5. Le precedenti considerazioni conducono a ritenere priva di fondamento anche la censura relativa alla presunta illegittimità del subentro nei contratti da parte del comune, disposto ai sensi dell’art. 24, comma 9, del r.d. n. 2578/1925.

Accertato che non è possibile procedere contestualmente all’esercizio del riscatto e alla indizione di una gara, logica conseguenza comporta che le esigenze di continuità del servizio impongano al comune di entrare in possesso degli impianti, subentrando – ai sensi del citato art. 24, comma 9 – nei contratti in essere fino all’indizione e positiva conclusione di una nuova gara per l’affidamento del servizio.

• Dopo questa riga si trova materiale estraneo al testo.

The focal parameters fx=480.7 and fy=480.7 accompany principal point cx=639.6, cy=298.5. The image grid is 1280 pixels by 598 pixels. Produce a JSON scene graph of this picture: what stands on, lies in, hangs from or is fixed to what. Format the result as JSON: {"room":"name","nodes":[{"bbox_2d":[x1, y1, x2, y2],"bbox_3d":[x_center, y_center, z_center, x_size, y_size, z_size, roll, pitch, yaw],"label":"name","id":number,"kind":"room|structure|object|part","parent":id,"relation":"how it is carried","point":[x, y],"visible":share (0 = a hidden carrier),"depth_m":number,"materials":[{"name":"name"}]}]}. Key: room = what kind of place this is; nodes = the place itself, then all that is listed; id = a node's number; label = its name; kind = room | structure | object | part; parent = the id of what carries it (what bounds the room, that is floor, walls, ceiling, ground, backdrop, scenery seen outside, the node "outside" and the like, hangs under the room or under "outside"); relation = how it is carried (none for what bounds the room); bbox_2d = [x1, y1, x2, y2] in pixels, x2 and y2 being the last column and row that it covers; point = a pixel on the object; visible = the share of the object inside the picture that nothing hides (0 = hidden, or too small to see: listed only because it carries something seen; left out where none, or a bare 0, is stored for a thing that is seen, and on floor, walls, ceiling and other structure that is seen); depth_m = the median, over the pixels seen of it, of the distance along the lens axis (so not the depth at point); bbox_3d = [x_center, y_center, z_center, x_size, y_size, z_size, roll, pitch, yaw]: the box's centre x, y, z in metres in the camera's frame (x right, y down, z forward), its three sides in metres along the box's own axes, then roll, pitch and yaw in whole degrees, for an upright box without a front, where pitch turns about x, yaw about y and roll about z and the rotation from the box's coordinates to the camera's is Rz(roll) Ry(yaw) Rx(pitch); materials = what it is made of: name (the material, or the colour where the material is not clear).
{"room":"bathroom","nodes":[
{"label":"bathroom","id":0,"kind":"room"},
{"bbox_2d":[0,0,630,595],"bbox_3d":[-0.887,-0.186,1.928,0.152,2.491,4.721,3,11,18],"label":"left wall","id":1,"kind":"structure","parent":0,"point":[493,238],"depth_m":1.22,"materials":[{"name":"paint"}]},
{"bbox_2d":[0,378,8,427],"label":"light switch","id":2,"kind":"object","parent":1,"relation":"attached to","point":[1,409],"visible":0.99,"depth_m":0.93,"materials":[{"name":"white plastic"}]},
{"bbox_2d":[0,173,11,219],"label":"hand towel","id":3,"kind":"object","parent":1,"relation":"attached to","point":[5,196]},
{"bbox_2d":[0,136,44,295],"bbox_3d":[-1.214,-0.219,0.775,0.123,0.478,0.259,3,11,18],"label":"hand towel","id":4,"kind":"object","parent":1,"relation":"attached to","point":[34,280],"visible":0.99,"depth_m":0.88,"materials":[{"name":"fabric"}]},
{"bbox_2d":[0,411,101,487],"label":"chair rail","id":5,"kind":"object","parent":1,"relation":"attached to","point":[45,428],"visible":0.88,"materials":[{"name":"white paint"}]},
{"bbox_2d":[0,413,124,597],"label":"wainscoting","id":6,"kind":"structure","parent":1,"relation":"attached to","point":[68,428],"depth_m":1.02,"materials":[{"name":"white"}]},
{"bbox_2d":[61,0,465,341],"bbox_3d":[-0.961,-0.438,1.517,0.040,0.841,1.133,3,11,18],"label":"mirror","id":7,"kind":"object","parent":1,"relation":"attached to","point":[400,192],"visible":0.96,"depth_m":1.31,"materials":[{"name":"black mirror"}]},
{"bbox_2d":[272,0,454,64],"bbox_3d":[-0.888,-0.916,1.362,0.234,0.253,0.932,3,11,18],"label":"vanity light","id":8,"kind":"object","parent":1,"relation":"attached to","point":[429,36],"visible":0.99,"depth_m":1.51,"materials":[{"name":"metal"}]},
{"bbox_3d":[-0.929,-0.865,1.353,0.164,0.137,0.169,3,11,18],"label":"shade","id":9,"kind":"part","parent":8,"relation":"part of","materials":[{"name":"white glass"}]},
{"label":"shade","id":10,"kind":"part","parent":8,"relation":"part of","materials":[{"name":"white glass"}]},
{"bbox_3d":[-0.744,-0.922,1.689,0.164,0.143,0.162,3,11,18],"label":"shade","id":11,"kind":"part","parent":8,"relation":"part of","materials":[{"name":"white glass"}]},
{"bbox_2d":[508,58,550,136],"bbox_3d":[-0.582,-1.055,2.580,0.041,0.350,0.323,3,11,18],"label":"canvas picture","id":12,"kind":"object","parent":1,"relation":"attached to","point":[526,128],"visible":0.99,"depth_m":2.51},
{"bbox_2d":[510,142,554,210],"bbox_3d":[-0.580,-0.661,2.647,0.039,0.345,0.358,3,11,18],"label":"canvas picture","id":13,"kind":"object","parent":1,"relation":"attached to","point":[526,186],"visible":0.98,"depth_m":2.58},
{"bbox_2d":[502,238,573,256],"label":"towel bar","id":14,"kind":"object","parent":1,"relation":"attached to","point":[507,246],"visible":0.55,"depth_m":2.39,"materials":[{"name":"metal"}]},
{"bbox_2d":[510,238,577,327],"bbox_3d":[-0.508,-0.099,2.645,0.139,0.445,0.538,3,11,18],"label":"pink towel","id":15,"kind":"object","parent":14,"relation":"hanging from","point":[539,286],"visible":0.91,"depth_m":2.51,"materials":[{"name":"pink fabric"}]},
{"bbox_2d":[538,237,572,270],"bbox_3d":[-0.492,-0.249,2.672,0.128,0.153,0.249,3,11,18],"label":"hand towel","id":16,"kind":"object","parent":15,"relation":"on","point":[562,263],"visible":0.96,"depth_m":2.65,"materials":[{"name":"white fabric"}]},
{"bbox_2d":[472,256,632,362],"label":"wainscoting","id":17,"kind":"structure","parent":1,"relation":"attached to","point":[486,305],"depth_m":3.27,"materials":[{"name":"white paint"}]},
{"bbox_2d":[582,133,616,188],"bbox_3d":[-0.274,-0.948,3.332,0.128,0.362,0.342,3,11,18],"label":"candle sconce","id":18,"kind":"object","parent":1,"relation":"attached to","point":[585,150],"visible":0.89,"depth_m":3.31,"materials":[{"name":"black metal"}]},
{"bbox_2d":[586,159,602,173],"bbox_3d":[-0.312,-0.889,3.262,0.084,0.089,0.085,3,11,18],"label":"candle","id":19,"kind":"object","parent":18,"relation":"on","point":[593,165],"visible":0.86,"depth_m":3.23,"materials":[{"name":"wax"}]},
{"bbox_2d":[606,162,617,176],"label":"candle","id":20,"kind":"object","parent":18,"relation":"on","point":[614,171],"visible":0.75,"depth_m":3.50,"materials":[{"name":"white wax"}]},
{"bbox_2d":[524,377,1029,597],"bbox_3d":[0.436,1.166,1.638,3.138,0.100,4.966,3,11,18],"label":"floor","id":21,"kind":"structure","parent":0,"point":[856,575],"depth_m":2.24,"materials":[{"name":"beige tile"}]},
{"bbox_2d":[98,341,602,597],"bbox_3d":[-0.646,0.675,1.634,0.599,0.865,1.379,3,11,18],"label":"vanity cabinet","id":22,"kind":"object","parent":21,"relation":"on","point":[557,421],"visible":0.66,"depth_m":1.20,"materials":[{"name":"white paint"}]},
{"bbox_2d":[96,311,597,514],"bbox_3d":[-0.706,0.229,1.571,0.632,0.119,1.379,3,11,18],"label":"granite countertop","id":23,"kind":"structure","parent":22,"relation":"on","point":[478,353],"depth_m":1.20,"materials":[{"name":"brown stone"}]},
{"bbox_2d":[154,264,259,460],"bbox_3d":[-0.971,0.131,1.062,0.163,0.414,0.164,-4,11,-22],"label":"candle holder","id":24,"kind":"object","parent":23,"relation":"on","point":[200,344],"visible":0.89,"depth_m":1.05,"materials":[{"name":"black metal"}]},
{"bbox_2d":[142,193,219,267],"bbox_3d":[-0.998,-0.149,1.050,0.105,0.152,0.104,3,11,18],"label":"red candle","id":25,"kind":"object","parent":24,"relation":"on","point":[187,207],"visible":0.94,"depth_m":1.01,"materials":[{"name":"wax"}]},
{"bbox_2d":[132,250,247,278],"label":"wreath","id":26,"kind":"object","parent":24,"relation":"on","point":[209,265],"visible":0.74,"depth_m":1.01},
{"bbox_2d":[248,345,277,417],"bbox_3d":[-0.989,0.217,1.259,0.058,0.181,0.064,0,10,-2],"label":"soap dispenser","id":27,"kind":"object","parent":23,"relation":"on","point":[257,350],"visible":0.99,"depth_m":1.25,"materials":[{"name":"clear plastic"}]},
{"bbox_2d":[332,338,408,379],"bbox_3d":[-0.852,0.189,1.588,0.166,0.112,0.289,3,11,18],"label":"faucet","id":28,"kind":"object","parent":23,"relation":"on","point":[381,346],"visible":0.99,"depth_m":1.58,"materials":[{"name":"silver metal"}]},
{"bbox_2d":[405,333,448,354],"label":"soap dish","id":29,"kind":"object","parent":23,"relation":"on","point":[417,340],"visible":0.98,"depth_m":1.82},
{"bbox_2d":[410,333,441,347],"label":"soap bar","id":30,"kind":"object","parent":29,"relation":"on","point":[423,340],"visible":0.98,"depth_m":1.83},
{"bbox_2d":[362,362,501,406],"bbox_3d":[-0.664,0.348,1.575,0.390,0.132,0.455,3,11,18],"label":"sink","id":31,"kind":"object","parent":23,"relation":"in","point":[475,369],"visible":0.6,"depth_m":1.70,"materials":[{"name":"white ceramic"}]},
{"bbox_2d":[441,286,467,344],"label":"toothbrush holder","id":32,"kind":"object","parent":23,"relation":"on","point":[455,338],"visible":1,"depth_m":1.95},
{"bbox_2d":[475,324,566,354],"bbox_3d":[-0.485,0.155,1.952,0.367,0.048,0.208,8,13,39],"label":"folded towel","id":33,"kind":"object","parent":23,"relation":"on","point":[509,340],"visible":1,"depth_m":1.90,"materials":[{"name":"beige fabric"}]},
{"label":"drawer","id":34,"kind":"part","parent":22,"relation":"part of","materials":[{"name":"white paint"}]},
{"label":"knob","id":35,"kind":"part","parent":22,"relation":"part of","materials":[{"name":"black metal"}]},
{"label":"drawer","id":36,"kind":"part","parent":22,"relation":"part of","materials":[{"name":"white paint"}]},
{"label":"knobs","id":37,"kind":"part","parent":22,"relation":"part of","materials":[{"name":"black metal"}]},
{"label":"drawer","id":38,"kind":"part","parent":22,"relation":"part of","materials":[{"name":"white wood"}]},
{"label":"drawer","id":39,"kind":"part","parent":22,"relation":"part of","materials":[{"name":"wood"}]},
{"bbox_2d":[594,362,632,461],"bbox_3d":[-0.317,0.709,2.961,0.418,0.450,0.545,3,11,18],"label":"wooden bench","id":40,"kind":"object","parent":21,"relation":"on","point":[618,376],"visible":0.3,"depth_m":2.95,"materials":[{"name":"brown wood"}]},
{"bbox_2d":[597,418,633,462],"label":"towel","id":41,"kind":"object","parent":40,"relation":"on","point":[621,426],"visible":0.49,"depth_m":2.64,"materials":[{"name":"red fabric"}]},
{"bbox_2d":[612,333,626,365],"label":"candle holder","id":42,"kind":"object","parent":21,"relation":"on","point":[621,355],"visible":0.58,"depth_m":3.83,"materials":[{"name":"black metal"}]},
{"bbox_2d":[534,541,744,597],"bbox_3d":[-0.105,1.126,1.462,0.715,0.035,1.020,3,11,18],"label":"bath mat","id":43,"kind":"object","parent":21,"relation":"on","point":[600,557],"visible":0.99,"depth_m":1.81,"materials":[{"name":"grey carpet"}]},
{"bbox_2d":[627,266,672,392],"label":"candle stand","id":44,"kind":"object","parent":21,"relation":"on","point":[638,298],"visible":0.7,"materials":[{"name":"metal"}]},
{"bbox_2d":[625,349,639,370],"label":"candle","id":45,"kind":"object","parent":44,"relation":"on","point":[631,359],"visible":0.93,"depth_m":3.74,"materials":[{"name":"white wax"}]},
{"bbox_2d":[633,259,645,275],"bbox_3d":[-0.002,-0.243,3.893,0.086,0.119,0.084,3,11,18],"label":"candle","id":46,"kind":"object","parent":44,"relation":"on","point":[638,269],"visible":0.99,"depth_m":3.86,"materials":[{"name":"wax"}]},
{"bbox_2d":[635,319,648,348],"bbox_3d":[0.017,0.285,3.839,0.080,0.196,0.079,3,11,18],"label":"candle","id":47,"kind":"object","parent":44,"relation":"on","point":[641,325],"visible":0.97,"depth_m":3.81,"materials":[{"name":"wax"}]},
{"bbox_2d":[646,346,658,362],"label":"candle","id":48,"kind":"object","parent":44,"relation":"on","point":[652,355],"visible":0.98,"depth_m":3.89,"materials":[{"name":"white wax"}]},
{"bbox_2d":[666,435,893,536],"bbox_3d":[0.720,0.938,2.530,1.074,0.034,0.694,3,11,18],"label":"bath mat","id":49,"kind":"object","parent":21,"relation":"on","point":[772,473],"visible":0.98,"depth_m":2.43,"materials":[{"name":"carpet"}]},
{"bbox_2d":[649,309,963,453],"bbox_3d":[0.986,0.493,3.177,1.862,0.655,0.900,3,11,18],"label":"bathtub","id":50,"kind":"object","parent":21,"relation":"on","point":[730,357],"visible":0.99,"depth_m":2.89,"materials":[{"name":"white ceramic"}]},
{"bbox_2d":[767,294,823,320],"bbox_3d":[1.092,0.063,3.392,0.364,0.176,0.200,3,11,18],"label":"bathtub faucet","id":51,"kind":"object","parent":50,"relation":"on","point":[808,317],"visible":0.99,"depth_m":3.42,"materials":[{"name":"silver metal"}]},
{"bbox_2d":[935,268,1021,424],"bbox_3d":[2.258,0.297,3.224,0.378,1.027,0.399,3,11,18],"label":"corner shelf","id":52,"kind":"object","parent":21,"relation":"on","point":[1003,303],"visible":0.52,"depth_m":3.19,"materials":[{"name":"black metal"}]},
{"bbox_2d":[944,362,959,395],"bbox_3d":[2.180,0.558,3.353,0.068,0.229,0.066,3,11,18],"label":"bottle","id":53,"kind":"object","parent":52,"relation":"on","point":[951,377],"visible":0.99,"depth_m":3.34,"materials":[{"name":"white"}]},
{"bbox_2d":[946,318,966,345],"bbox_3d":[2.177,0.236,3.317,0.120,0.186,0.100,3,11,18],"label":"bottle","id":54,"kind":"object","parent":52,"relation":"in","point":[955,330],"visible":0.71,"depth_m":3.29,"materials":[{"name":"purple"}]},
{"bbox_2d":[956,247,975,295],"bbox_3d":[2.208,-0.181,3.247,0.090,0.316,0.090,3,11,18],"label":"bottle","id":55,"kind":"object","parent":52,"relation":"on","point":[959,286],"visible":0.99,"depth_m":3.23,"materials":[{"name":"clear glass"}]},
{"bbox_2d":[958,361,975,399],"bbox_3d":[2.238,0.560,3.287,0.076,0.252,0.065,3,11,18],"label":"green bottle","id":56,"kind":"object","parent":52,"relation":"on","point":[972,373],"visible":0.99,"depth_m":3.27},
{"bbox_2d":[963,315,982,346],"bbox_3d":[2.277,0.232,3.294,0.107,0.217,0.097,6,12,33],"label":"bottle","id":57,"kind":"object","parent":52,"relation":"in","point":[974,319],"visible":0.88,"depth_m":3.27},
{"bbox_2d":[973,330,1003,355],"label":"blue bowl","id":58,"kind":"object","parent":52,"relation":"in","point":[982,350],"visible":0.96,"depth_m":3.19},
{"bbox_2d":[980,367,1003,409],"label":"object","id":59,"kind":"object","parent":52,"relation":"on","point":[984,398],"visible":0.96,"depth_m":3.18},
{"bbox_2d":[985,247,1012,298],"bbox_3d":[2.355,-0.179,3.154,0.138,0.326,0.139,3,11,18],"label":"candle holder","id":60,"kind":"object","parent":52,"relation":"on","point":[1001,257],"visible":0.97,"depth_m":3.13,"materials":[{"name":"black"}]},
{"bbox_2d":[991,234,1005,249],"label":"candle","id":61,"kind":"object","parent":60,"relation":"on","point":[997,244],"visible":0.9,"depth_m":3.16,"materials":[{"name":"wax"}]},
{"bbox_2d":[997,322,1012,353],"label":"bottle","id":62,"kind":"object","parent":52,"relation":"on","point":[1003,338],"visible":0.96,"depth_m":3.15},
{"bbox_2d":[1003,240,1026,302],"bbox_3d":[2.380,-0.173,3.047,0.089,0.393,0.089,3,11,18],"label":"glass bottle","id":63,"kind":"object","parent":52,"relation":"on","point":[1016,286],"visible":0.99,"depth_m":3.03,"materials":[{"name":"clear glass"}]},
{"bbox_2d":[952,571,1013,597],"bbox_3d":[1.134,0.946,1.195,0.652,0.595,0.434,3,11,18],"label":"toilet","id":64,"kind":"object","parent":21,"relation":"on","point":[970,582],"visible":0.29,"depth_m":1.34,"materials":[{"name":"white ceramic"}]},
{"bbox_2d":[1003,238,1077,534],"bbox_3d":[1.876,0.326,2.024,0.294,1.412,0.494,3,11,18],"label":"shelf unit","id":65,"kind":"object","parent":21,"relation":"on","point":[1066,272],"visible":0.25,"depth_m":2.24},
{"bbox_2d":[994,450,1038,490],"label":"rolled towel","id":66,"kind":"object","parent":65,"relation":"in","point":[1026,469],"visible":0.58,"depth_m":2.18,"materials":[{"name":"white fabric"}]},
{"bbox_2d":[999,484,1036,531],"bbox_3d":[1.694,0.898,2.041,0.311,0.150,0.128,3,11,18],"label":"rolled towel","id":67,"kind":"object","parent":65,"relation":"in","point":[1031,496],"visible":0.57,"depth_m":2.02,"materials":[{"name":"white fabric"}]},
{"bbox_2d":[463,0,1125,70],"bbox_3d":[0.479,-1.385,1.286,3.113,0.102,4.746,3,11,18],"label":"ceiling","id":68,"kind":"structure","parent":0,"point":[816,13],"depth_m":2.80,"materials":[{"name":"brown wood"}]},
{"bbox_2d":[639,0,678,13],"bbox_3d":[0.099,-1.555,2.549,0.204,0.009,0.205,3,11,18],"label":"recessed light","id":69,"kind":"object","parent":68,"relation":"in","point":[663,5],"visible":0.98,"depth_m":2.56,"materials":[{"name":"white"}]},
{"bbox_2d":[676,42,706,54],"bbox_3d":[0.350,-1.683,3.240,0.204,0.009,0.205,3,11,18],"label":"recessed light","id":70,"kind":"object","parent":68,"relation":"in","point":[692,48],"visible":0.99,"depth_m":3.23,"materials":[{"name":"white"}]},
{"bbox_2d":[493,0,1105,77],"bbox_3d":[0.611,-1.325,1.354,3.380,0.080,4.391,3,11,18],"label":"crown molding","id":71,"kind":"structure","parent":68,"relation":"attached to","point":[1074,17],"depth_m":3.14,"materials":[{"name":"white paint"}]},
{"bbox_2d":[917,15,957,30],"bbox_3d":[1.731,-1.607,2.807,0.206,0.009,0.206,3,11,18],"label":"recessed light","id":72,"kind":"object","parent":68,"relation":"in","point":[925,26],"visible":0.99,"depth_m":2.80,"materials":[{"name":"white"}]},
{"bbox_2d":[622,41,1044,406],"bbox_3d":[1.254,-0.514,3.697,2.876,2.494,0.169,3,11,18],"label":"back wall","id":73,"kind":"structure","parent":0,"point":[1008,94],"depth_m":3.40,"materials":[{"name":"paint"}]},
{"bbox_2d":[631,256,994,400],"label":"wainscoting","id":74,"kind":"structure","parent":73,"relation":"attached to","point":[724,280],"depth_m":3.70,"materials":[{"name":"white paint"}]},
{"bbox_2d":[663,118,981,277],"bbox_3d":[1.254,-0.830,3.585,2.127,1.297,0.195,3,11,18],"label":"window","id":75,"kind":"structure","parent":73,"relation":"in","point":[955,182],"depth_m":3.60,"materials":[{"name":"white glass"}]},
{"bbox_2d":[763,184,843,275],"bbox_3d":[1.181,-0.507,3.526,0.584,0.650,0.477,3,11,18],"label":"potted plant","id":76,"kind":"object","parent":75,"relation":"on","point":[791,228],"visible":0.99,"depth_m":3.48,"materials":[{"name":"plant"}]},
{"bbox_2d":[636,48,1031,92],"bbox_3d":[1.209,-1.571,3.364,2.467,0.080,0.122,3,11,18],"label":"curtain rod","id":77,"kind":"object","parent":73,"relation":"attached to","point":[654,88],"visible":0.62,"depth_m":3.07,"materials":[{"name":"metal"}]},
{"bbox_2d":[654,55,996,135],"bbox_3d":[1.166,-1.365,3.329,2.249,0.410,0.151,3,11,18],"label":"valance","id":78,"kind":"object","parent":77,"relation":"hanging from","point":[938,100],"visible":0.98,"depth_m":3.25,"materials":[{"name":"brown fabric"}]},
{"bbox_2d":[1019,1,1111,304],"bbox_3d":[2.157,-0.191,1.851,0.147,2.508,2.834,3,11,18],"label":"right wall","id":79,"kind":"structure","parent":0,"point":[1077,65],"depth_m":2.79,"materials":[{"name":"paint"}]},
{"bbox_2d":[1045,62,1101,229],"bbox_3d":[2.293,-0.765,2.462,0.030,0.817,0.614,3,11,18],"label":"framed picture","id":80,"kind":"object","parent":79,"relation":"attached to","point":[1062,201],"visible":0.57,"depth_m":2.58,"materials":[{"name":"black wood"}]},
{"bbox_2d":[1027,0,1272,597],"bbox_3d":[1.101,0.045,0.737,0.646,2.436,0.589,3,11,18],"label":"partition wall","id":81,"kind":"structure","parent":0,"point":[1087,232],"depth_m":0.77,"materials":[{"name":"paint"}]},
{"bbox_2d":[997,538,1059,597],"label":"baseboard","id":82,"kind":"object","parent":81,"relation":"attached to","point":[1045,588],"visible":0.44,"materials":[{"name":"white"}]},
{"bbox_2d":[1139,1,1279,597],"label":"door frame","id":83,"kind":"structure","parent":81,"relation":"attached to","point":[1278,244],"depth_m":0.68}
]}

Risulta, pertanto, chiaro che il citato art. 24, comma 9, non può ritenersi tacitamente abrogato con riferimento al servizio di pubblica illuminazione qui in esame.

Correttamente, dunque, il Tar ha ritenuto che legittimamente l’amministrazione ha preteso il rilascio dei suddetti contratti, a nulla rilevando l’eventuale contenuto di dati sensibili (la riservatezza dei quali viene superata dalla previsione di legge del subentro nel contratto).

6. E’, infine, inammissibile – in quanto motivo nuovo proposto in appello – la censura attinente alla contestazione del potere di ordinanza del comune, anche inteso quale forma di esercizio dell’autotutela.

Il motivo è stato infatti sviluppato nel solo ricorso in appello con argomentazioni non presenti negli atti notificati in primo grado.

La censura è, comunque, infondata nel merito, in quanto l’ordinanza di ingiunzione alla consegna degli impianti costituisce atto meramente esecutivo dei precedenti provvedimenti, la cui legittimità è stata in questa sede confermata.

7. In conclusione, il ricorso in appello deve essere respinto.

Alla soccombenza seguono le spese del presente grado di giudizio, liquidate nella misura indicata in dispositivo, mentre ricorrono i presupposti per la compensazione delle spese con la regione.
P.Q.M.

Il Consiglio di Stato in sede giurisdizionale (Sezione Quinta), respinge il ricorso in appello indicato in epigrafe.

Condanna l’appellante alla rifusione, in favore del Comune appellato, delle spese di giudizio, liquidate nella complessiva somma di Euro 5.000,00, oltre Iva e C.P., compensando le spese con la regione Lombardia.

Ordina che la presente sentenza sia eseguita dall’autorità amministrativa.

Testo non ufficiale. La sola stampa del bollettino ufficiale ha carattere legale.